Facing the congregation from the lectern, Ishaku spoke at length on his eight years as governor. “As a leader who had led the state for almost eight years,” the governor said, “it was likely that I might have offended so many people either knowingly or unknowingly in the cause (sic) of discharging my duties as the Executive Governor.”

On his knees at some point and alluding to forgiveness as stated in the Bible, Ishaku said: “We are taught to forgive those who offend us. In this case, I am asking those I have offended to forgive me. I did in the house of God and if they do not forgive me, it is between them and God.”

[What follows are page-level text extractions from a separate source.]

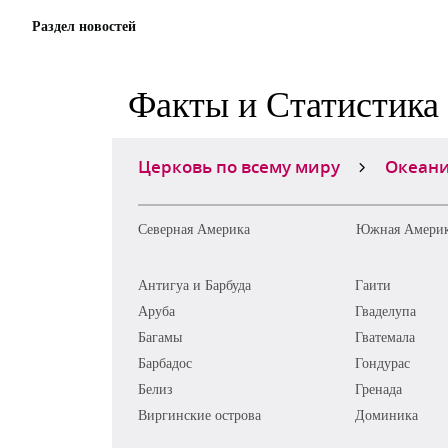
Раздел новостей
Факты и Статистика
Церковь по всему миру
Океани
Северная Америка
Южная Амери
Антигуа и Барбуда
Гаити
Аруба
Гваделупа
Багамы
Гватемала
Барбадос
Гондурас
Белиз
Гренада
Виргинские острова
Доминика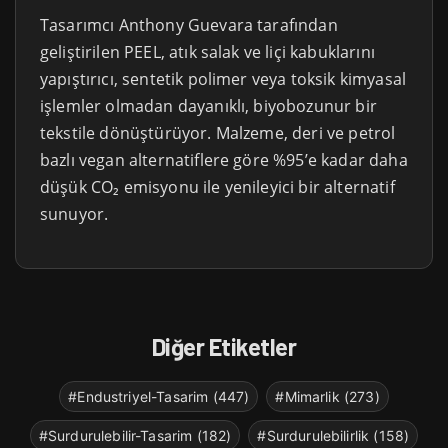
Tasarımcı Anthony Guevara tarafından
geliştirilen PEEL, atık salak ve liçi kabuklarını
yapıştırıcı, sentetik polimer veya toksik kimyasal
işlemler olmadan dayanıklı, biyobozunur bir
tekstile dönüştürüyor. Malzeme, deri ve petrol
bazlı vegan alternatiflere göre %95’e kadar daha
düşük CO₂ emisyonu ile yenileyici bir alternatif
sunuyor.
Diğer Etiketler
#Endustriyel-Tasarim (447)
#Mimarlik (273)
#Surdurulebilir-Tasarim (182)
#Surdurulebilirlik (158)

Governor Ishaku’s sermon at Jalingo was not all about himself though. He also exhorted the people of Taraba to live by the mantra of leadership he brought to governance. “Give me peace and I will give you development,” he said, advising them to continue to embrace the spirit of that peace and love. “Let the spirit of peace, love and forgiveness guide their attitudes, actions and relations with their fellow people.”

With this mea culpa from the outgoing governors and president, you could say that politicians have now set a precedent – of begging those they have governed to forgive whatever misdeed they may have done in office. Even so, saying sorry isn’t such a novel thing in Nigeria.

On the streets, at home, at work or just about anywhere, it has almost become a refrain. To wit, abeg, make you no vex.